The Minister of State with responsibility for the retail sector, Damien English, confirmed today that the Government is still aiming for a December 1 reopening, with a plan likely to be published at the back end of next week. 

But the sectors worst impacted by the Level 5 restrictions - namely retail, tourism and hospitality, and travel - don't want to wait until four or five days before then to get a plan. 

And if possible they want to begin the process of opening sooner - something that now looks unlikely. 

For many businesses, particularly larger ones, reopening for Christmas won’t be as simple as pulling up the shutters, or setting a table, or turning on the beer pumps. 

Stock may have to be repositioned from online distribution warehouses or click and collect locations that have been struggling on in recent weeks, back to the retail outlets. 

Those in hospitality will need to buy in fresh produce - something they will be reluctant to do unless there is a clear green light for reopening. 

There is also the issue of staffing. A full-on three week pre-Christmas rush, with the added complication of social-distancing, queuing, and possibly longer opening hours, will mean more staff will be required. 

They will need to be recruited (or brought back in if they have been laid off or furloughed), trained in any new changes in procedures, and rosters drawn up. 

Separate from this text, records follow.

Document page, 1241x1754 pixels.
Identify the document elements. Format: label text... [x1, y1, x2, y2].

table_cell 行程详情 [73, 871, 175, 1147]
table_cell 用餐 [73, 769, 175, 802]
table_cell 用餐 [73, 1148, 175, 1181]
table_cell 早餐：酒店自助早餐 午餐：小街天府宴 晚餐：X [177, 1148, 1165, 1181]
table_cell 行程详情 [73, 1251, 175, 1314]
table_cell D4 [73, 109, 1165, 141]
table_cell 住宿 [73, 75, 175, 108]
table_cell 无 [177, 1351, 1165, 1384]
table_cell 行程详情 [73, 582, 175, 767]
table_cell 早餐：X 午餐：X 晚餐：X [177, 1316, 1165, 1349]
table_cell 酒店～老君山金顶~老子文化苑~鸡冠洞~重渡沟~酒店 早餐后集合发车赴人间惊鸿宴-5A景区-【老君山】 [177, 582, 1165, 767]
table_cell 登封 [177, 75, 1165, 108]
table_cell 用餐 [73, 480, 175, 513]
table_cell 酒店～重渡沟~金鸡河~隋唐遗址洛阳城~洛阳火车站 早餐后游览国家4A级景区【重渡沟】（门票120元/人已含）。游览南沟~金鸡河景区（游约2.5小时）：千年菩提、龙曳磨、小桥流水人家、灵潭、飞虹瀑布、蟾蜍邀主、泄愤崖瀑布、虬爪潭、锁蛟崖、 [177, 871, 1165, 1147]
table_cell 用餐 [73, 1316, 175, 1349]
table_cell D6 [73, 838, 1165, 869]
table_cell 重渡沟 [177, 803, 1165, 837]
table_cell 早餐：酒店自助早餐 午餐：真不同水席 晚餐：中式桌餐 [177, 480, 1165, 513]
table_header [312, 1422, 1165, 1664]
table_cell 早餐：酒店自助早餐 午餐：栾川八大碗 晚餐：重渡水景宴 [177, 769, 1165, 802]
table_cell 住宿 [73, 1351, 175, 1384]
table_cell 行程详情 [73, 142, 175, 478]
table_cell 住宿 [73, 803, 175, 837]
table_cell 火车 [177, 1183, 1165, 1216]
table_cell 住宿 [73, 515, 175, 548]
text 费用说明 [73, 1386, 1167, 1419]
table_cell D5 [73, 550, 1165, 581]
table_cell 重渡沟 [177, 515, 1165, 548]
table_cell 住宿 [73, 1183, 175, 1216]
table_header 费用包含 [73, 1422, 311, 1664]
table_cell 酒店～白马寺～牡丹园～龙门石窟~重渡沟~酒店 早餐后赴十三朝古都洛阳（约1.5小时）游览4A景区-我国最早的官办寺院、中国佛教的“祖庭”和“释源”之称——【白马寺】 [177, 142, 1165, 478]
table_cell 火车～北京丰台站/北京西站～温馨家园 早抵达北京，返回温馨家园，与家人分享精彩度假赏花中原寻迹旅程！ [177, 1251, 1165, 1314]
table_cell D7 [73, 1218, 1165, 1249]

So you quickly begin to see why it is that companies are getting anxious at best, and annoyed at worst. 

The uncharacteristically blunt correspondence sent by Ibec and Retail Excellence to the Government in the last 24 hours will likely serve to focus minds. 

Ibec’s letter in particular pulls no punches, referring to an "intolerable" situation, accusing the Government’s approach of lacking empathy, criticising the public communications of the National Public Health Emergency Team and the lack of private engagement between the state and the sectors that keep the economy alive. 

It’s a clear measure of the frustration being felt by many in business. 

Of course, all concerned are quick to underline that they understand that maintaining public health is of paramount importance. 

There are also some in business who will be happy to go along with the Government’s approach to opening up again, in the public interest. 

But expect to see the pressure on Government ratchet up further in the coming days until the much sought clarity is provided. 

Because all the impacted businesses want for Christmas is a chance to make a few quid and survive. 

And after the year that they’ve had, there is no shortage of public sympathy for their plight.